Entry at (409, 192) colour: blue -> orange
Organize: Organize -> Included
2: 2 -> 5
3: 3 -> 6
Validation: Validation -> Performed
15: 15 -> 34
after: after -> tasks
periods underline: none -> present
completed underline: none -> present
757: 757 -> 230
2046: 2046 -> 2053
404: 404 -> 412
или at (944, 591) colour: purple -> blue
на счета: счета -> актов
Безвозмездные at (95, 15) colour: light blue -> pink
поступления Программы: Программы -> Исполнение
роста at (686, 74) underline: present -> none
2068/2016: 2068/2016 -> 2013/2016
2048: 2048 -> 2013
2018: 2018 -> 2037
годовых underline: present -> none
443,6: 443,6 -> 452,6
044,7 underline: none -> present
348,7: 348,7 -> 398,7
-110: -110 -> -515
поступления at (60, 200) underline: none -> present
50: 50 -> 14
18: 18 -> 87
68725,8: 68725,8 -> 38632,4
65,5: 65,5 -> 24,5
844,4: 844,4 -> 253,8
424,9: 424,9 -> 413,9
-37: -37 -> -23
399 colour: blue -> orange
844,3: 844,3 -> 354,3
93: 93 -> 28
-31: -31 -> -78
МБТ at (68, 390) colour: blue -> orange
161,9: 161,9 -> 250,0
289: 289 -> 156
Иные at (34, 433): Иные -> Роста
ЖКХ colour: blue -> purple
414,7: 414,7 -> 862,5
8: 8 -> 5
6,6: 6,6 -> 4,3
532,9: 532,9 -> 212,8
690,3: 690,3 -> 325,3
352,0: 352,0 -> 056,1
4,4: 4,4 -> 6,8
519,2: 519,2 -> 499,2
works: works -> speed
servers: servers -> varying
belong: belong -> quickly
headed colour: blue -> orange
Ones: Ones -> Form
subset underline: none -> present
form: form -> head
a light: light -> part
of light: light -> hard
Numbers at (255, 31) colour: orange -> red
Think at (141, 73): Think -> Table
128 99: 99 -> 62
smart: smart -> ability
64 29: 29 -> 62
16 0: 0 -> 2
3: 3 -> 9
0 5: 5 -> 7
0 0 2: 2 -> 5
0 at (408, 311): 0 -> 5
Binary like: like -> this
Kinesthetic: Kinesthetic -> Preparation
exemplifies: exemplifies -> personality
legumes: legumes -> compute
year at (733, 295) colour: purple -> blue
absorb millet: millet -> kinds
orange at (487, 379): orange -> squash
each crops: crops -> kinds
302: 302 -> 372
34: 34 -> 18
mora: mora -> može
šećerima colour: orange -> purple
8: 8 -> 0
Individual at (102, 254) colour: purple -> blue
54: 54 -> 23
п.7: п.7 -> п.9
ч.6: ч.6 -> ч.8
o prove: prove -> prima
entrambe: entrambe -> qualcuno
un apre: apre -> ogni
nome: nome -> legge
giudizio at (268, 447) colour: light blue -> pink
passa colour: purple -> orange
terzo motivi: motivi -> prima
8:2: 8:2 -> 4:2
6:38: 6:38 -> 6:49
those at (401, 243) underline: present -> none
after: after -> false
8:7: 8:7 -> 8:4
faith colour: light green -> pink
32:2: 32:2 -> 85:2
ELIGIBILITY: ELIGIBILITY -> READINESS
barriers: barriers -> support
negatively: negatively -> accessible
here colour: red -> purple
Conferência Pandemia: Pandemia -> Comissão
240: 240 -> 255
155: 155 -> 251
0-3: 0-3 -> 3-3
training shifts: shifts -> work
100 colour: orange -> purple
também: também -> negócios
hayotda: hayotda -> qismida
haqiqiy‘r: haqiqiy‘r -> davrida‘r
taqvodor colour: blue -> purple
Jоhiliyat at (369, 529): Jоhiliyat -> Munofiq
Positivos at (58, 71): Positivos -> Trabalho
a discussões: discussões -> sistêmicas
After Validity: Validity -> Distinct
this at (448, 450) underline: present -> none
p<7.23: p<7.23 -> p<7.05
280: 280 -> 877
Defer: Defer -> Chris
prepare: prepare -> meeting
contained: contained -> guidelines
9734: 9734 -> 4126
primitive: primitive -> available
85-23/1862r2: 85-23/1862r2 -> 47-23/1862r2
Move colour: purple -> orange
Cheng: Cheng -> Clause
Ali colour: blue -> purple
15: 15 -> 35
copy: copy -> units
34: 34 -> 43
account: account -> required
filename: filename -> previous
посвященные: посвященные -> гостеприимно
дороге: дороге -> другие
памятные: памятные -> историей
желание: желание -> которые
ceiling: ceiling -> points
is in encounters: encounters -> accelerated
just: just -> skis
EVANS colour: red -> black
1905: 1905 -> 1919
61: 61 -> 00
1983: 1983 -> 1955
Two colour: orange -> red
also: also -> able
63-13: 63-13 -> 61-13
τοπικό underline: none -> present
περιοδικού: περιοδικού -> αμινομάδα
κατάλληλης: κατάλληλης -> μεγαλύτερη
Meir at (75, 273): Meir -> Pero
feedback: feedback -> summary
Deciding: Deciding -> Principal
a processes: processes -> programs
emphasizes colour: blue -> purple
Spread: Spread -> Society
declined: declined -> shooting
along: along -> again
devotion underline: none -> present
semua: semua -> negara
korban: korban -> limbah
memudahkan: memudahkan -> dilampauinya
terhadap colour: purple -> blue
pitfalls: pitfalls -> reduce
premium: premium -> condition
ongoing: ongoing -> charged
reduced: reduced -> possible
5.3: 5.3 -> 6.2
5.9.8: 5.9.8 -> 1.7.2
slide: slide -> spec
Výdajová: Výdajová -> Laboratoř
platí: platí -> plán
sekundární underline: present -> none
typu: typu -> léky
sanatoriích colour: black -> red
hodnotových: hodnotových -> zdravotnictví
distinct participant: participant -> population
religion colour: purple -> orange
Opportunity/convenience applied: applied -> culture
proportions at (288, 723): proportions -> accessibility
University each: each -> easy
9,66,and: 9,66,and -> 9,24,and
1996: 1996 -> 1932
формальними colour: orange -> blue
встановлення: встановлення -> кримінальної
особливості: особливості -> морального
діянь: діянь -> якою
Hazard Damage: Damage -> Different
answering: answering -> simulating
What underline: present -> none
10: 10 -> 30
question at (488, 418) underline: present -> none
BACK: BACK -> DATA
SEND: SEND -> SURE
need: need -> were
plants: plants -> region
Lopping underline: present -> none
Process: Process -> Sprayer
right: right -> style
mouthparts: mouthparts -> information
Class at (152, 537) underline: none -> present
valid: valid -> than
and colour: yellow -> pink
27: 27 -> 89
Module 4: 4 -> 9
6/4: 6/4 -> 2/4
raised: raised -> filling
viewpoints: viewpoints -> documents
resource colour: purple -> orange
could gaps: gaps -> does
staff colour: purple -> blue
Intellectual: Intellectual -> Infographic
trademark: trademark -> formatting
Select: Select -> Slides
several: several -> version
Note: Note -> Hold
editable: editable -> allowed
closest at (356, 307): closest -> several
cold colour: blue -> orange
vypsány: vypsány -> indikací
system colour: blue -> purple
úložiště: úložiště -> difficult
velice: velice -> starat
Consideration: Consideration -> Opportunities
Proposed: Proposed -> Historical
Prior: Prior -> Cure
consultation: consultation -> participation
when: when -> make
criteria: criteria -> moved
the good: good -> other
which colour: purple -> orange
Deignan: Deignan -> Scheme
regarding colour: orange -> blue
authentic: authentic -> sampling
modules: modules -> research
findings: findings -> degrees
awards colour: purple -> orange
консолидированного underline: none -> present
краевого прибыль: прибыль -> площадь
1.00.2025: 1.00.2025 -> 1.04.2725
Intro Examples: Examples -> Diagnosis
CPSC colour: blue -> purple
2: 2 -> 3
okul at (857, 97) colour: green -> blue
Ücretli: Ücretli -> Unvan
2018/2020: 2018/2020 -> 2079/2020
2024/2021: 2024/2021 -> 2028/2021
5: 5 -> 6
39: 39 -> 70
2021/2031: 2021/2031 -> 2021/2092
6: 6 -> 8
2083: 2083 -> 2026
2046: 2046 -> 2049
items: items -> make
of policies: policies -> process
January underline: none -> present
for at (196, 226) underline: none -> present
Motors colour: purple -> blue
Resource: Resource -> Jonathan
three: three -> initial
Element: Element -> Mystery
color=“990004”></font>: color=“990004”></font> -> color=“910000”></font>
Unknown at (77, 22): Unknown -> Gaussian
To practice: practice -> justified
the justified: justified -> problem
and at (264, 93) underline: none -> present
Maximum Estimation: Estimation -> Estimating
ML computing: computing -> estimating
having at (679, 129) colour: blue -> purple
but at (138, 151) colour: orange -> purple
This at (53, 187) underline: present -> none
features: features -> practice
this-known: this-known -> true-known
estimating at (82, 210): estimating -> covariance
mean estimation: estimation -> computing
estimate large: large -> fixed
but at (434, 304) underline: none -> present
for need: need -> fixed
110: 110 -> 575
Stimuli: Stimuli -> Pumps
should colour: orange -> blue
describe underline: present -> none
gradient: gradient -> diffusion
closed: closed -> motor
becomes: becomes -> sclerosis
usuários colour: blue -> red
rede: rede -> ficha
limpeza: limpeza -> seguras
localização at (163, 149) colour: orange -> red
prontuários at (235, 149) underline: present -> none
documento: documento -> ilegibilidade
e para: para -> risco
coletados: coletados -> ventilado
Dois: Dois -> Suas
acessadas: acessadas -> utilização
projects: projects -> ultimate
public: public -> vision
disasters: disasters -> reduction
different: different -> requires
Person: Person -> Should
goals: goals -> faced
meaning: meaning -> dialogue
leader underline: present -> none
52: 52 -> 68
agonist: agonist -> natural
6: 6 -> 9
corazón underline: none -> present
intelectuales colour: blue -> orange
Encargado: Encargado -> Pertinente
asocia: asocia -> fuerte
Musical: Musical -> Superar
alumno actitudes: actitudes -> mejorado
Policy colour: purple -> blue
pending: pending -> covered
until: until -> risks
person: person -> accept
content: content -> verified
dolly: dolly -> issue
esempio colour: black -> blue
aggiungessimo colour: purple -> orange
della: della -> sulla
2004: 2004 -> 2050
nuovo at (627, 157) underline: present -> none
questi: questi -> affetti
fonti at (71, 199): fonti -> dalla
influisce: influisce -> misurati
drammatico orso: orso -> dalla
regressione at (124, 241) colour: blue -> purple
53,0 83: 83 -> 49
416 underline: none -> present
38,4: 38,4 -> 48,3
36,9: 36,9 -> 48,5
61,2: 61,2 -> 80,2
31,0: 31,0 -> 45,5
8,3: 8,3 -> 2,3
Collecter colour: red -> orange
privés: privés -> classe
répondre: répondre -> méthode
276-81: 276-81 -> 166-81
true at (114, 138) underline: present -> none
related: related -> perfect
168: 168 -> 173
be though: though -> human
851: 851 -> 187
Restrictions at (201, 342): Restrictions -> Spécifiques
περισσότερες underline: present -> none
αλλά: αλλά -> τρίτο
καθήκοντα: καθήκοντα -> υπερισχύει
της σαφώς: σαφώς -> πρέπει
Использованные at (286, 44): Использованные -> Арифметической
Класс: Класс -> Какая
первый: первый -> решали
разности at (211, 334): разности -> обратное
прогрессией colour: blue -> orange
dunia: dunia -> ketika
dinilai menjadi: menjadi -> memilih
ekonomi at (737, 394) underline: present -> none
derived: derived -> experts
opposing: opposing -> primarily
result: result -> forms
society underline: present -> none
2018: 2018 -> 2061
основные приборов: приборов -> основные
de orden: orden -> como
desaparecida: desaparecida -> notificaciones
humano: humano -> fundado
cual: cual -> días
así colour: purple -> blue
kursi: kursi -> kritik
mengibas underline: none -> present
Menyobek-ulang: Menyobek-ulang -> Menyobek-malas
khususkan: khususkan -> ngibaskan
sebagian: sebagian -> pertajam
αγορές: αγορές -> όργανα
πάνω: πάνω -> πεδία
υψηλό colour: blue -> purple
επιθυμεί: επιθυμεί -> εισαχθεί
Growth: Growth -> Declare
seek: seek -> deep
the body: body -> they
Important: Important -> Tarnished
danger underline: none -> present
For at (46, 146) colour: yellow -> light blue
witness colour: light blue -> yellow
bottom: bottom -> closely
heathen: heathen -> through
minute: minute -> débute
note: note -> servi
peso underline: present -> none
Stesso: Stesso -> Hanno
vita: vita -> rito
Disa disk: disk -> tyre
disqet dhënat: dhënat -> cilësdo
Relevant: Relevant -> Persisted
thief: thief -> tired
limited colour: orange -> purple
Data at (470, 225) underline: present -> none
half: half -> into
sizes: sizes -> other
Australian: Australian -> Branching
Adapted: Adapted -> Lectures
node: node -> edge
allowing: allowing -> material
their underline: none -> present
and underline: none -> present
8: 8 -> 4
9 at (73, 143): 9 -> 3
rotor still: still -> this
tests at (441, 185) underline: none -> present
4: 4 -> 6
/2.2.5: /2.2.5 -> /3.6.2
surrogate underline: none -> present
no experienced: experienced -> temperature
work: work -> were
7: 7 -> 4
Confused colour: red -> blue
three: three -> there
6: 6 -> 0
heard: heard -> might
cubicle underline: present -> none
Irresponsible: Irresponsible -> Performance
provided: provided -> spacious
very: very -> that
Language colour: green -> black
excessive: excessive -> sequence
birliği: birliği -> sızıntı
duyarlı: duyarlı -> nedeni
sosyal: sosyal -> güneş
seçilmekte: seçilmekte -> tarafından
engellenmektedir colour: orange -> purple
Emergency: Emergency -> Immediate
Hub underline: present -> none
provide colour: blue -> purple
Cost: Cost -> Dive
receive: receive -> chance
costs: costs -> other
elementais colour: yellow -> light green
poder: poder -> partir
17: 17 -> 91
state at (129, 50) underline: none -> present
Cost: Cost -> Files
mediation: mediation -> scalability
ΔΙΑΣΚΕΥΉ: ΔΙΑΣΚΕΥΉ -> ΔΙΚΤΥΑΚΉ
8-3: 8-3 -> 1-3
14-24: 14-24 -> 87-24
=-=-=-=-=
**Short task**. Rewrite the listing as a numbered list, starting with its first line and ending with the line that contains "2048: 2048 -> 2013". Leave out any blank lines.

**Correct response**.
1. Entry at (409, 192) colour: blue -> orange
2. Organize: Organize -> Included
3. 2: 2 -> 5
4. 3: 3 -> 6
5. Validation: Validation -> Performed
6. 15: 15 -> 34
7. after: after -> tasks
8. periods underline: none -> present
9. completed underline: none -> present
10. 757: 757 -> 230
11. 2046: 2046 -> 2053
12. 404: 404 -> 412
13. или at (944, 591) colour: purple -> blue
14. на счета: счета -> актов
15. Безвозмездные at (95, 15) colour: light blue -> pink
16. поступления Программы: Программы -> Исполнение
17. роста at (686, 74) underline: present -> none
18. 2068/2016: 2068/2016 -> 2013/2016
19. 2048: 2048 -> 2013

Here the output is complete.